## ARTICLE

De quelque endroit que l’on arrive, ce rocher caractéristique est visible et se découpe parfaitement de la montagne d’Uriol. Il ne pouvait donc pas manquer d’attirer l’attention des premiers occupants de la région. A défaut de témoignages archéologiques plus anciens, il faut fixer l’arrivée de ces premiers habitants il y a de cela 4300 ans soit, approximativement, vers 2300 avant notre ère.

 

Qui étaient ils ? Probablement des immigrants venus du midi, répartis en petites peuplades, qui se fixèrent dans divers points facilement protégeables tels que grottes, abris sous roches ou mamelons élevés facilement défendables. Ces premiers défricheurs de territoires libres, qui introduisirent dans notre contrée l'élevage et l'agriculture, se rattachent à la tradition dite chasséenne : on nomme ainsi cette civilisation particulière du néolithique qui tire son nom de la station éponyme de Chassey le Camp, en Saône et Loire, et qui s’identifie par une technique particulière de taille du silex et par une production céramique tout à fait spécifique.

 

Si l’accès à Saint Loup est maintenant facilité par un large chemin qui serpente en grandes boucles à moyenne déclivité, presque une route, il n’en était vraisemblablement pas de même à l’époque préhistorique et le seul chemin possible était alors celui qui monte droit, au travers des taillis puis de la forêt, que nous allons maintenant emprunter.

 

Ce chemin part en ligne droite dans le prolongement du mur du clos des Visitandines et il est encore relativement bien tracé. Il est en forte pente car il faut passer de l’altitude de 335 mètres à celle de 726 mètres.

 

Le paysage n’a vraisemblablement pas changé au cours des millénaires et les premiers occupants du rocher virent sans doute, à peu de choses près, le même paysage que celui qui apparaît sur les clichés que nous venons de voir.

 

Le chemin parvient à un plateau très allongé, sur lequel jaillit une source, élément indispensable à un habitat permanent. Il est dominé par le rocher Saint Loup proprement dit .

 

J’ignore depuis quand il porte le nom de Saint Loup, qui fut évêque de Troyes à l’époque mérovingienne, car les textes médiévaux parlent essentiellement d’Uriol. Mais le nom de Saint Loup, comme celui de Saint Michel, est fréquemment donné à des sommets et l’on en connaît de nombreux exemples de partout en France. Il est néanmoins unique pour notre région.

 

Les premiers occupants choisirent de s’installer un peu en dessous du sommet, vraisemblablement sur la plate forme Sud Ouest que nous voyons ici, relativement plate, inaccessible sur ses côtés principaux et bien protégée des vents. Inaccessible est bien le mot comme on peut en juger maintenant.

## CONSIGNES DE L'EXERCICE
**A.** Dans l'article sur le rocher Saint Loup, entre quelles altitudes monte le chemin qui part dans le prolongement du mur du clos des Visitandines ?
**B.** Écrivez la suite de l'article sur le rocher Saint Loup, à partir de sa dernière phrase.
Les lignes ci-dessous sont un matériel à part, sans lien avec l'article sur le rocher Saint Loup.

## DONNÉES FOURNIES
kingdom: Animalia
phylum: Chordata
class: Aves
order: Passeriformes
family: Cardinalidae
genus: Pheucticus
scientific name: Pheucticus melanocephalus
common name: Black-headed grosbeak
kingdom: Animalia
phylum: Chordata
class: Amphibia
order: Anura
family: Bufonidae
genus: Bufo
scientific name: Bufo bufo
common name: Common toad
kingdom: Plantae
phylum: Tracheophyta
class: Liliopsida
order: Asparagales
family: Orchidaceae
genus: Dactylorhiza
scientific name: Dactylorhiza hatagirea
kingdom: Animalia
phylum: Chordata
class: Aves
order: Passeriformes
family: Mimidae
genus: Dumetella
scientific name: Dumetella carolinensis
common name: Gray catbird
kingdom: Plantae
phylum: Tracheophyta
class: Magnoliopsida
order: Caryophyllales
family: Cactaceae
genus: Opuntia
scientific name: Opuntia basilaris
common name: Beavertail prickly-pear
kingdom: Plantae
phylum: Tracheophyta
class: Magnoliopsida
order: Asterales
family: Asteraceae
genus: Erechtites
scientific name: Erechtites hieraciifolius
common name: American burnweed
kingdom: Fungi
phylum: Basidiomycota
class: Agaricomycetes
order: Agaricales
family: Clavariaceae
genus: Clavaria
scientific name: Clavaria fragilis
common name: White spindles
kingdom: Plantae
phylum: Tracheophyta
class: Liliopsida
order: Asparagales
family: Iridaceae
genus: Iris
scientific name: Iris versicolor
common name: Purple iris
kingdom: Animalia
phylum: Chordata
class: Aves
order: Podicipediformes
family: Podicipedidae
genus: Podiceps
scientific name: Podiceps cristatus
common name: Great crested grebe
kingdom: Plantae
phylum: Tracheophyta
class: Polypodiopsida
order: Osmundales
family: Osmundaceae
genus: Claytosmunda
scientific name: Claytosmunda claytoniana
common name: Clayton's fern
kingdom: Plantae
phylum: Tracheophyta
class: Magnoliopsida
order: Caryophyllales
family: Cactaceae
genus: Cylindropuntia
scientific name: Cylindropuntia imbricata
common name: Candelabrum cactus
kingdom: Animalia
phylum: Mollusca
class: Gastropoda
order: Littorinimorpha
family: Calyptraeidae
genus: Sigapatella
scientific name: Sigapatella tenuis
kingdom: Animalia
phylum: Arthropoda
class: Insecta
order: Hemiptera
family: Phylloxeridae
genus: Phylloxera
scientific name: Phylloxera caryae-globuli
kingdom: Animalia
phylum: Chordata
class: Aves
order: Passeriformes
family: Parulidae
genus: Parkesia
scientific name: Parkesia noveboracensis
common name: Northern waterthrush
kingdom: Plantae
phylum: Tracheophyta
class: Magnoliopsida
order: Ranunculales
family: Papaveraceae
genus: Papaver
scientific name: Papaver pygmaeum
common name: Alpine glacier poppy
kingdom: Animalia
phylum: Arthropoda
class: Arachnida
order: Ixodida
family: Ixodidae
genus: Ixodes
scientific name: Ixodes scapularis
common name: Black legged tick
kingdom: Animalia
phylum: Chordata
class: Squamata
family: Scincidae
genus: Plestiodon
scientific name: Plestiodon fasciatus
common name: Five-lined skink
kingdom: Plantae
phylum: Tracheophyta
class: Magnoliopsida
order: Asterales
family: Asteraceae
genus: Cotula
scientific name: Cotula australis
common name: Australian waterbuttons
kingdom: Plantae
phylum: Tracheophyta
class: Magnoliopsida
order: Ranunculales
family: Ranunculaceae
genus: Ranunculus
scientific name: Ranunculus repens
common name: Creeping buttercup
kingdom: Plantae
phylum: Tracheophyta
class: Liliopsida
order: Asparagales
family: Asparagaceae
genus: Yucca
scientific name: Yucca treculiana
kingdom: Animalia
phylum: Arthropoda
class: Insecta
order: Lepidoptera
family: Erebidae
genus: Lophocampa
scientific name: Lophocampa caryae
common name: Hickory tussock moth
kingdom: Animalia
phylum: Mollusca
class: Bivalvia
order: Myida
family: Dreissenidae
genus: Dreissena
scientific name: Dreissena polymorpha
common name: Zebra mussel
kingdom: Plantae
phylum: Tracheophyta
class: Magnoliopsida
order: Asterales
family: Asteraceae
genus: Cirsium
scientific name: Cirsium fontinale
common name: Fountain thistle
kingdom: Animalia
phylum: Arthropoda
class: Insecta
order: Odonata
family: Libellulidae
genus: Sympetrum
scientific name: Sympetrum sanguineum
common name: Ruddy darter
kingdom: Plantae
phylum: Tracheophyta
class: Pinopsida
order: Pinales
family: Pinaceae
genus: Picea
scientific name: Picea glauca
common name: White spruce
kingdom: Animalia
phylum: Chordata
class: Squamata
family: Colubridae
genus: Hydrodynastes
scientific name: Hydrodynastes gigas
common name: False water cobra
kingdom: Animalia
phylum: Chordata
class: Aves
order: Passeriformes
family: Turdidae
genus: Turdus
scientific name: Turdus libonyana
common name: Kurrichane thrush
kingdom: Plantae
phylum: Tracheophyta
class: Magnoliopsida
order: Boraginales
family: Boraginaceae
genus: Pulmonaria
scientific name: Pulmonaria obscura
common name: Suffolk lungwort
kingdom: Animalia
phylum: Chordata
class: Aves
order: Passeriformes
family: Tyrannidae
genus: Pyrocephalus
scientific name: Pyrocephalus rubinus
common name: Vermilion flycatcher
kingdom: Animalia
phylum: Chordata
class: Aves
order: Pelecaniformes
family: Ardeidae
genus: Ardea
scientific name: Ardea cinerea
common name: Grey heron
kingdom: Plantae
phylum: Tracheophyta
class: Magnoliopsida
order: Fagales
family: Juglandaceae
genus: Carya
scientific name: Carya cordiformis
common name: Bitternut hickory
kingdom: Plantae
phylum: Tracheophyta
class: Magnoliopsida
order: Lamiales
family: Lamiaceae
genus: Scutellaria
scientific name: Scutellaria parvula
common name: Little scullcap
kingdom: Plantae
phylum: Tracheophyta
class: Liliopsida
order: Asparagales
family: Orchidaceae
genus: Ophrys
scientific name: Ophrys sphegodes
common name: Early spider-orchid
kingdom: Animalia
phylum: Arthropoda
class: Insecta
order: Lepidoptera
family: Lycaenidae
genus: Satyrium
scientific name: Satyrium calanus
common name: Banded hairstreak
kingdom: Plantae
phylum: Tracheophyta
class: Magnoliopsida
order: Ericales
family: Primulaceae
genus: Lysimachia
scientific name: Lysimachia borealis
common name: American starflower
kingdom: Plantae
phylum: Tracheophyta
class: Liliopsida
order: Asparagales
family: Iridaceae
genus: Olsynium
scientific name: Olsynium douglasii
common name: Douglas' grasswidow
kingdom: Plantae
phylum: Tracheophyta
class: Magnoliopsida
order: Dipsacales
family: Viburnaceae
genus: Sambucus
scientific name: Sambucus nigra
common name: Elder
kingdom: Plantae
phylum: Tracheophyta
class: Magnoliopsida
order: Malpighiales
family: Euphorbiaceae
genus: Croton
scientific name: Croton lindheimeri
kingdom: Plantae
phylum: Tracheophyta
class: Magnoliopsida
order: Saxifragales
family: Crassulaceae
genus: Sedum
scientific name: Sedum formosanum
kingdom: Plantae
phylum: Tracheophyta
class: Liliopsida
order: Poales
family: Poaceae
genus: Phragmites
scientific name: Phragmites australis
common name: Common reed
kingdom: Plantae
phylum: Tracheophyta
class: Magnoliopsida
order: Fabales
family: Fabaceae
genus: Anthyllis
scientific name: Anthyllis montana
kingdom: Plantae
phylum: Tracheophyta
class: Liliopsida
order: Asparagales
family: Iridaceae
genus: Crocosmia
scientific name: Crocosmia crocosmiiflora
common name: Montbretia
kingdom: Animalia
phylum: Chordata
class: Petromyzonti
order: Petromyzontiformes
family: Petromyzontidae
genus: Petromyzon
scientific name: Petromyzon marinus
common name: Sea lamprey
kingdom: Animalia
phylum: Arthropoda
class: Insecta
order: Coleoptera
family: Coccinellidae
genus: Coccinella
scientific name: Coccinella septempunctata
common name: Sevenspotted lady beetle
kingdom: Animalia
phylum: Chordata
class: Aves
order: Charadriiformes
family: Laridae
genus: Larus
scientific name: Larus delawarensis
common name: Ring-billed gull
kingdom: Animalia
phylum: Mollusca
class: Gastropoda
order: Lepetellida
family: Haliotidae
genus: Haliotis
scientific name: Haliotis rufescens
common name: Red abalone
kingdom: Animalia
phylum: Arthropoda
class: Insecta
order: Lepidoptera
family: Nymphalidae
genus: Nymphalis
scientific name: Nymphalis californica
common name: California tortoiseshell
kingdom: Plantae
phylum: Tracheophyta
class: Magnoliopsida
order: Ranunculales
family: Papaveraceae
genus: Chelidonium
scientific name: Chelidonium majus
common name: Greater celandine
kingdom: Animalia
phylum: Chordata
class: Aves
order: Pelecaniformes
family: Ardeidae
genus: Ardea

## CORRIGÉ DE L'EXERCICE
**A.** De 335 mètres à 726 mètres.

**B.**
Voici le côté Est, tel qu’il se présente, vu d’en dessous.

 

Ceci est le côté Nord vers le l’éperon sommital.

 

Voici le côté Sud, plongeant sur Vif

 

Et, enfin, les contreforts Ouest, dominant Saint Paul de Varces.

 

Ces premiers colons édifièrent alors des cabanes ou huttes circulaires d’environ 2 mètres de diamètre. C’est une de celles ci qui fut découverte et fouillée par Hippolyte Müller en 1904. Il n’en reste, malheureusement, que l’emplacement que l’on voit nettement ici, formant une dépression à peu près au centre du cliché.

 

H. Muller n’avait pas manqué, en effet, de s’intéresser à Saint Loup qui, par sa situation, pensait-il, avait dû, à coup sur, attirer les populations préhistoriques. Une fois de plus, grâce à son flair extraordinaire, il avait vu juste. Il fit une quarantaine de sondages et des tranchées, surtout sur cette plate forme d’ailleurs, remua plus de 130 m3 et en tamisa plus de la moitié. Ce travail considérable fut largement récompensé car il fit une moisson abondante de matériel préhistorique et, fin Août 1904, il découvrit le fond de cabane qui devait valoir à Saint Loup sa célébrité. Cette découverte se fit dans les circonstances suivantes :  au cours d'un sondage, à 65 cm de profondeur, à cet endroit, rencontrant une argile sableuse de sol stérile, il voulut voir plus bas. Bien lui en prit car 15 cm en dessous il découvrit un foyer avec quelques débris de céramique, des os et des fragments de haches en pierre. Nettoyant alors ce foyer il s’aperçut qu’il était parfaitement circulaire sur 2 mètres de diamètre. Alors, en baissant par tranches de 10 à 15 cm, il le vida complètement et cela jusqu’à deux mètres plus bas que le sol actuel de la plate forme. La cabane était limitée par des pierres posées de champ, recouvertes de clayonnage enduit d’argile dont Müller attribue l’origine à l’enduit qui devait recouvrir le toit de la hutte pour en assurer l’étanchéité. L’intérieur contenait, outre les restes du foyer, plus de 300 outils en silex, de la céramique et de nombreux éléments bien conservés de vaisselle domestique.

Examinons un peu certaines de ces pièces qui dorment maintenant dans les réserves du Musée Dauphinois. J’ai d’ailleurs eu, peut être, plus de peine à les en faire sortir – fut ce le temps d’une photo - que Müller n’en avait eu à les exhumer. Voici tout d’abord des lamelles et des pointes de flèches en silex ambré, blond ou sombre, trapézoïdales ou triangulaires. Leur largeur n’excède pas 2 cm.

 

On voit ici un grattoir en silex blond à étranglement bilatéral. Cette pièce mesure 4 cm de long pour 2 cm de large.

 

Ceci est une pointe de flèche en silex, gris sombre, dite flèche tranchante.

 

On voit là un petit pot en céramique bistre à fond plat à ouverture rétrécie avec perforation au col, typiquement chasséen. Il est haut de 7 cm pour un diamètre de 6 cm.

 

En voici un autre, identique.

 

Et voici l’une des marmites. Ce vase a été découvert, presque entier, dans le fond de cabane. Il est en céramique grise de forme subcylindrique, à fond rond et à anse en ruban sur la carène.

 

Ceci en est un autre aspect. Ce vase remarquable est attribué au chasséen mais ne possède aucune équivalence pouvant servir de comparaison dans toute la région.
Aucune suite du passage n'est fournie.